Three earthquakes rocked the west Sulawesi region of Indonesia from January 14 to 16, 2021, measuring at 5.9, 6.2, and 5.0 magnitudes on the Richter scale.
The districts of Mamuju, Majene, and Poliwali Mandar were affected the most, with 932 people reported injured and 84 deaths. The earthquakes, which occurred at 2:35 p.m., 1:28 a.m., and 8:32 a.m. local time, caused landslides that blocked roads in some areas and cut off access to bridges. Additionally, according to local reports, more than 1,100 houses were destroyed, including the governor’s home.
“The districts badly affected are inland, so there wasn’t a tsunami warning, but many were evacuated to the nearest hills, as most of them lived near the coastal area,” Clinton Rappell, country director for the Adventist Development and Relief Agency (ADRA) in Indonesia, said.
Rappell said that ADRA is working with other non-governmental organizations (NGOs) to help coordinate relief efforts.
“The most urgent need for people is getting them to safe shelter,” Rappell said. “Most people are traumatized and are afraid to go inside their houses. Ever since the devastation of the Palu earthquake in 2018, the damage done is still fresh in their memory to this day.”
ADRA has provided shelter kits to approximately 2,000 people. Shelter kits include heavy-duty tarps to create walls and roofs; towelettes; sheets; and bedding items. The team in Indonesia is also collecting data on additional pressing needs of survivors.

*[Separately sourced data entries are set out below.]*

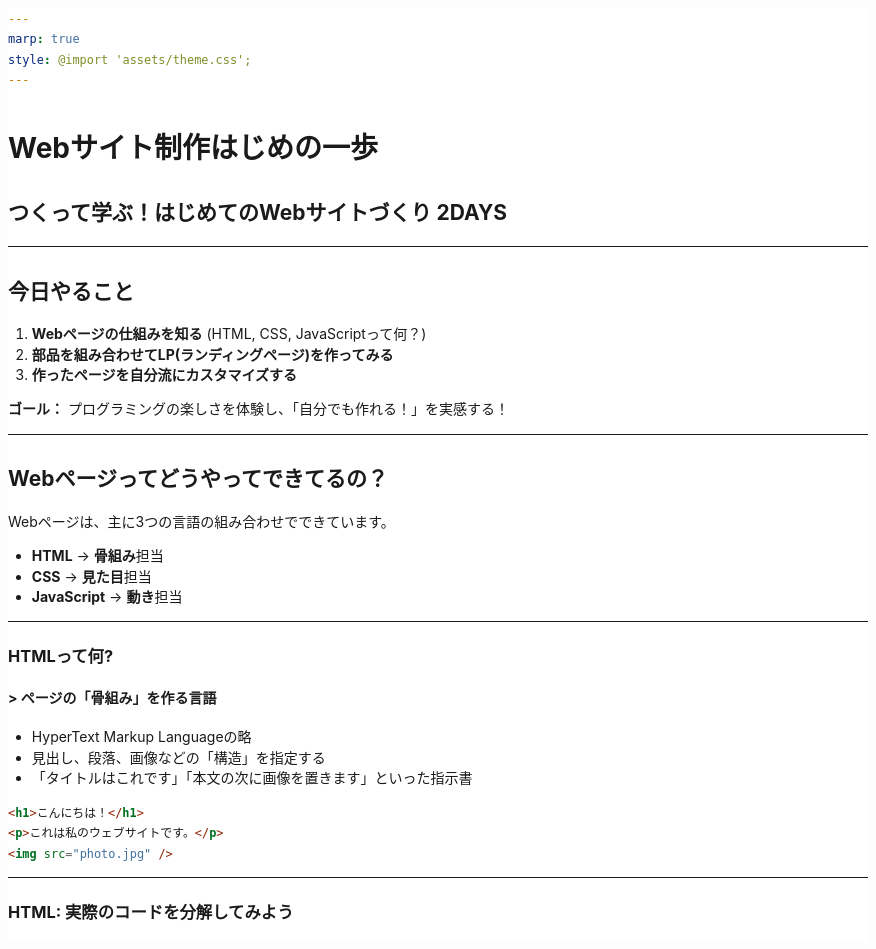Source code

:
 ```yaml
---
marp: true
style: @import 'assets/theme.css';
---
```


# Webサイト制作はじめの一歩
## <span class="eventName">つくって学ぶ！<span class="eventWeb">はじめてのWebサイトづくり</span> 2DAYS</span>

---

## 今日やること

1.  **Webページの仕組みを知る** (HTML, CSS, JavaScriptって何？)
2.  **部品を組み合わせてLP(ランディングページ)を作ってみる**
3.  **作ったページを自分流にカスタマイズする**

**ゴール：** プログラミングの楽しさを体験し、「自分でも作れる！」を実感する！

---

## Webページってどうやってできてるの？

Webページは、主に3つの言語の組み合わせでできています。

-   **HTML** → **骨組み**担当
-   **CSS** → **見た目**担当
-   **JavaScript** → **動き**担当

---

### **HTML**って何?
#### > ページの「骨組み」を作る言語

-   HyperText Markup Languageの略
-   見出し、段落、画像などの「構造」を指定する
-   「タイトルはこれです」「本文の次に画像を置きます」といった指示書

```html
<h1>こんにちは！</h1>
<p>これは私のウェブサイトです。</p>
<img src="photo.jpg" />
```

---

### **HTML**: 実際のコードを分解してみよう

<div class="columns">
<div>
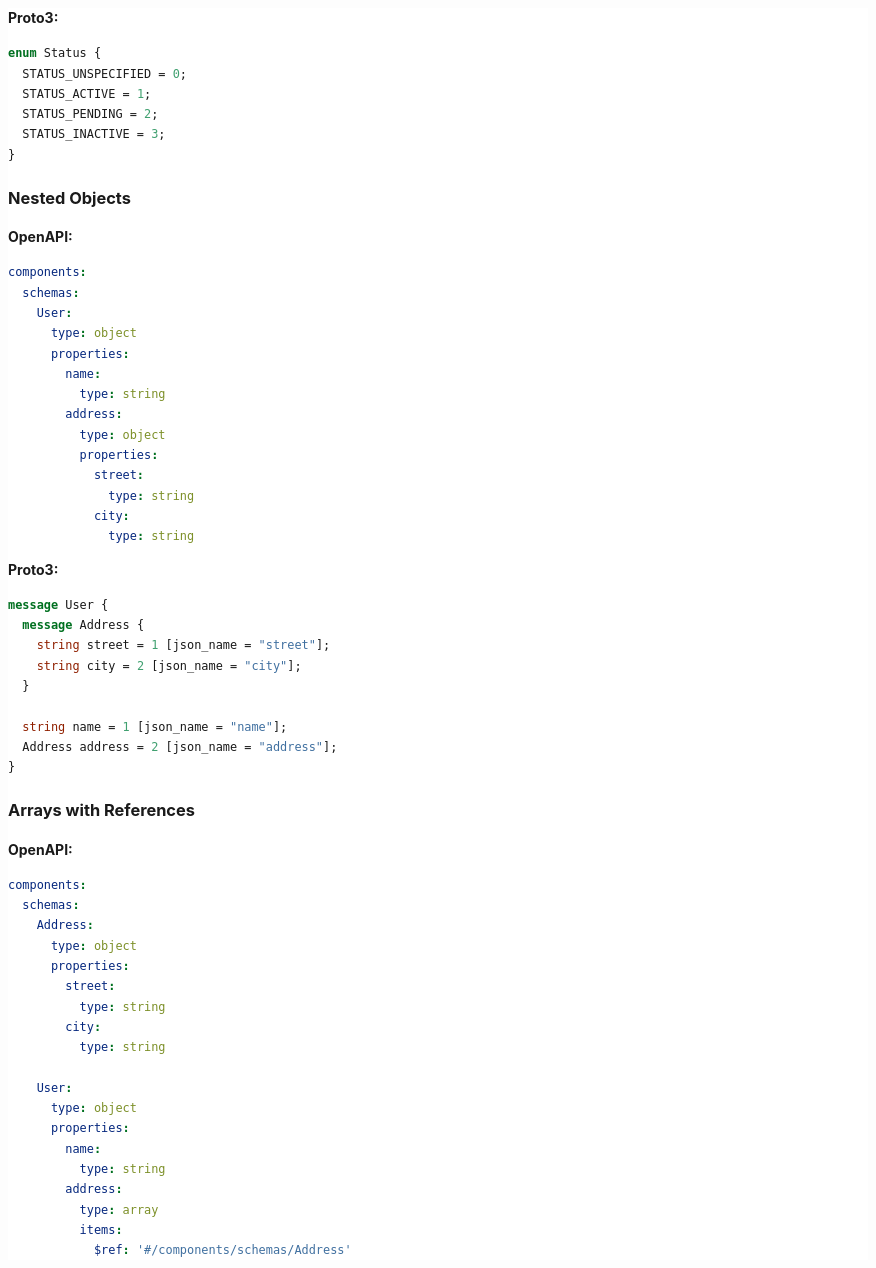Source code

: **Proto3:**
```protobuf
enum Status {
  STATUS_UNSPECIFIED = 0;
  STATUS_ACTIVE = 1;
  STATUS_PENDING = 2;
  STATUS_INACTIVE = 3;
}
```

### Nested Objects

**OpenAPI:**
```yaml
components:
  schemas:
    User:
      type: object
      properties:
        name:
          type: string
        address:
          type: object
          properties:
            street:
              type: string
            city:
              type: string
```

**Proto3:**
```protobuf
message User {
  message Address {
    string street = 1 [json_name = "street"];
    string city = 2 [json_name = "city"];
  }

  string name = 1 [json_name = "name"];
  Address address = 2 [json_name = "address"];
}
```

### Arrays with References

**OpenAPI:**
```yaml
components:
  schemas:
    Address:
      type: object
      properties:
        street:
          type: string
        city:
          type: string

    User:
      type: object
      properties:
        name:
          type: string
        address:
          type: array
          items:
            $ref: '#/components/schemas/Address'
```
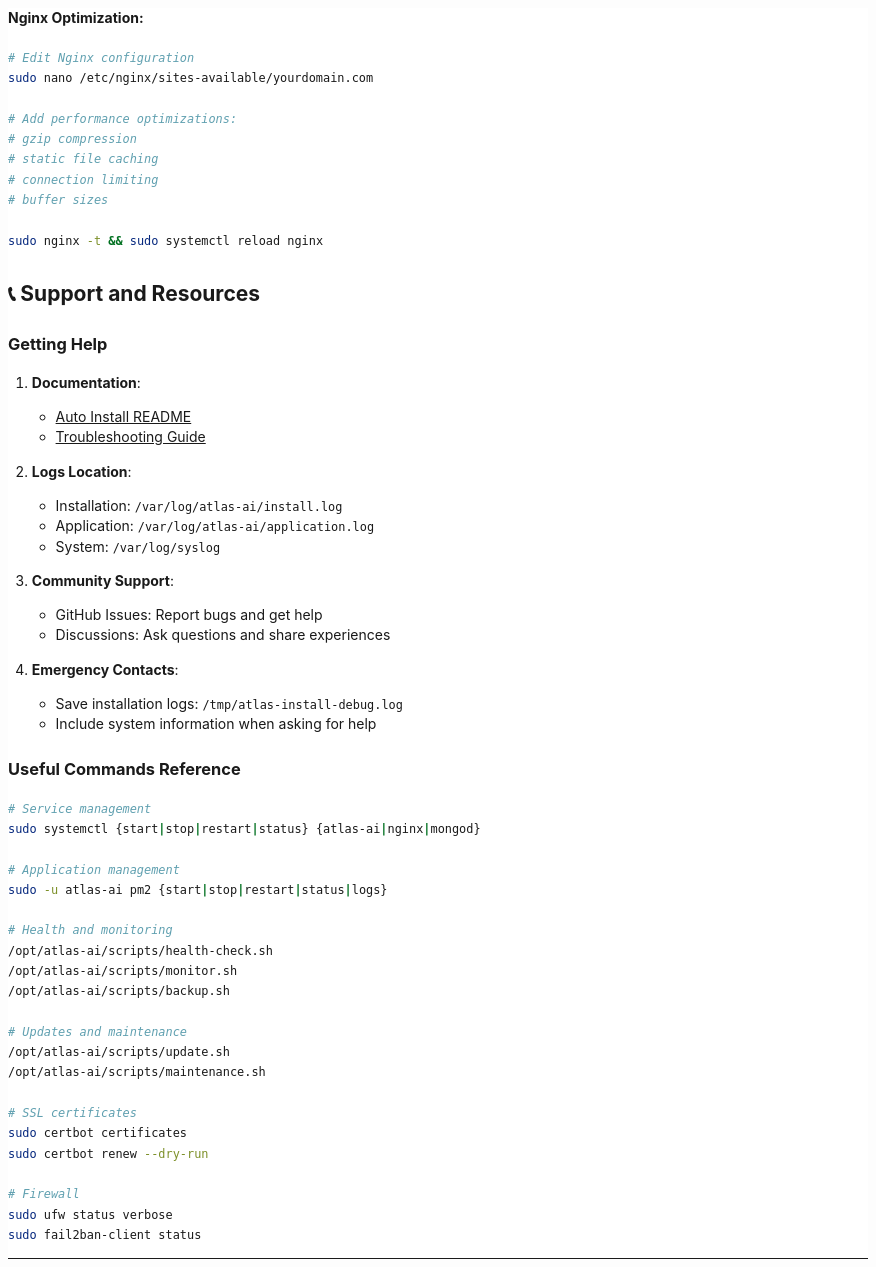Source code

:#### Nginx Optimization:
```bash
# Edit Nginx configuration
sudo nano /etc/nginx/sites-available/yourdomain.com

# Add performance optimizations:
# gzip compression
# static file caching
# connection limiting
# buffer sizes

sudo nginx -t && sudo systemctl reload nginx
```

## 📞 Support and Resources

### Getting Help

1. **Documentation**:
   - [Auto Install README](Auto%20Install/docs/README.md)
   - [Troubleshooting Guide](Auto%20Install/docs/TROUBLESHOOTING.md)

2. **Logs Location**:
   - Installation: `/var/log/atlas-ai/install.log`
   - Application: `/var/log/atlas-ai/application.log`
   - System: `/var/log/syslog`

3. **Community Support**:
   - GitHub Issues: Report bugs and get help
   - Discussions: Ask questions and share experiences

4. **Emergency Contacts**:
   - Save installation logs: `/tmp/atlas-install-debug.log`
   - Include system information when asking for help

### Useful Commands Reference

```bash
# Service management
sudo systemctl {start|stop|restart|status} {atlas-ai|nginx|mongod}

# Application management
sudo -u atlas-ai pm2 {start|stop|restart|status|logs}

# Health and monitoring
/opt/atlas-ai/scripts/health-check.sh
/opt/atlas-ai/scripts/monitor.sh
/opt/atlas-ai/scripts/backup.sh

# Updates and maintenance
/opt/atlas-ai/scripts/update.sh
/opt/atlas-ai/scripts/maintenance.sh

# SSL certificates
sudo certbot certificates
sudo certbot renew --dry-run

# Firewall
sudo ufw status verbose
sudo fail2ban-client status
```

---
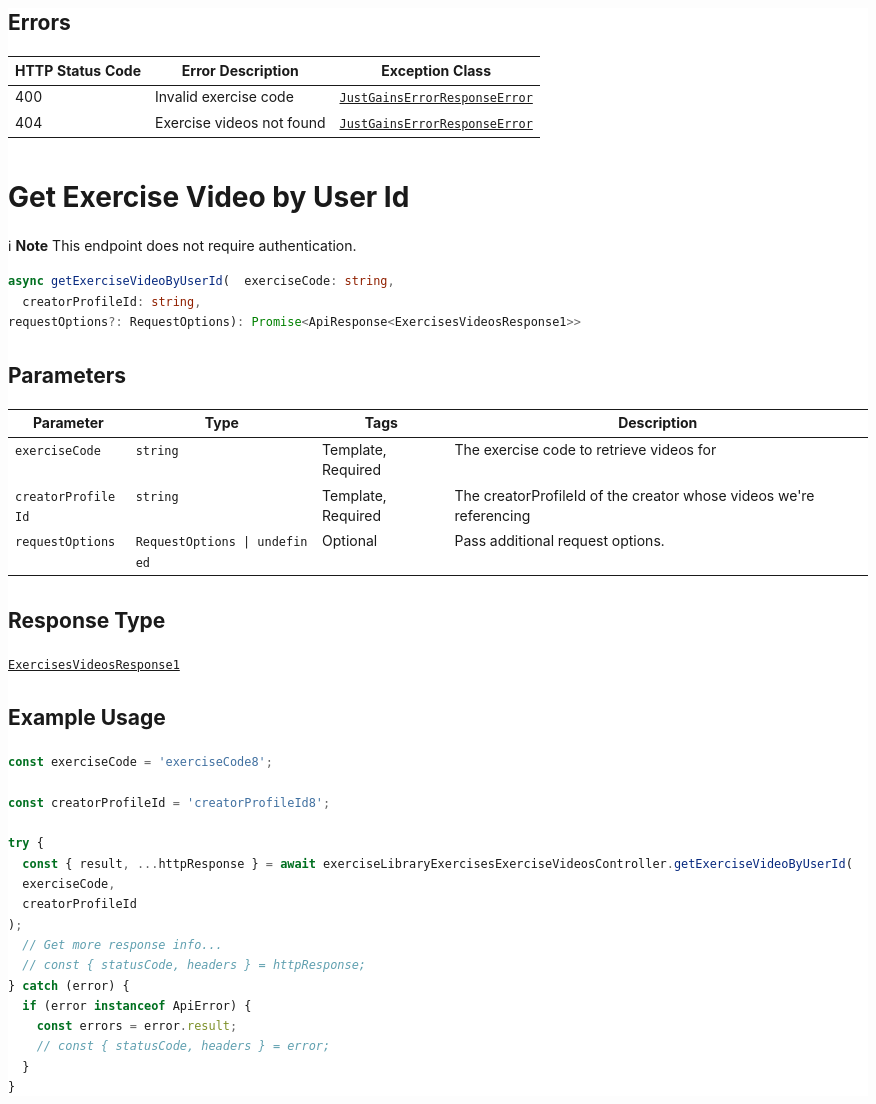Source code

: ## Errors

| HTTP Status Code | Error Description | Exception Class |
|  --- | --- | --- |
| 400 | Invalid exercise code | [`JustGainsErrorResponseError`](../../doc/models/just-gains-error-response-error.md) |
| 404 | Exercise videos not found | [`JustGainsErrorResponseError`](../../doc/models/just-gains-error-response-error.md) |


# Get Exercise Video by User Id

:information_source: **Note** This endpoint does not require authentication.

```ts
async getExerciseVideoByUserId(  exerciseCode: string,
  creatorProfileId: string,
requestOptions?: RequestOptions): Promise<ApiResponse<ExercisesVideosResponse1>>
```

## Parameters

| Parameter | Type | Tags | Description |
|  --- | --- | --- | --- |
| `exerciseCode` | `string` | Template, Required | The exercise code to retrieve videos for |
| `creatorProfileId` | `string` | Template, Required | The creatorProfileId of the creator whose videos we're referencing |
| `requestOptions` | `RequestOptions \| undefined` | Optional | Pass additional request options. |

## Response Type

[`ExercisesVideosResponse1`](../../doc/models/exercises-videos-response-1.md)

## Example Usage

```ts
const exerciseCode = 'exerciseCode8';

const creatorProfileId = 'creatorProfileId8';

try {
  const { result, ...httpResponse } = await exerciseLibraryExercisesExerciseVideosController.getExerciseVideoByUserId(
  exerciseCode,
  creatorProfileId
);
  // Get more response info...
  // const { statusCode, headers } = httpResponse;
} catch (error) {
  if (error instanceof ApiError) {
    const errors = error.result;
    // const { statusCode, headers } = error;
  }
}
```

“We are also working with Adventist churches in the Mamuju districts, and an Adventist youth organization called Youth Emergency Services, or YES, to provide aid to church members with shelter, food items, hygiene kits, and medicine,” Rappell said.
“Our work is just beginning once a natural disaster occurs, and no matter the crisis, we keep going, because the need is great,” he said.
Indonesia is prone to earthquakes because it is located on the Ring of Fire, an arc of volcanoes and fault lines around the Pacific Ocean basin. A majority of the world’s earthquakes occur in the region.
ADRA is the international humanitarian arm of the Seventh-day Adventist Church, serving in 118 countries. Its work empowers communities and changes lives around the globe by providing sustainable community development and disaster relief. ADRA’s purpose is to serve humanity so all may live as God intended.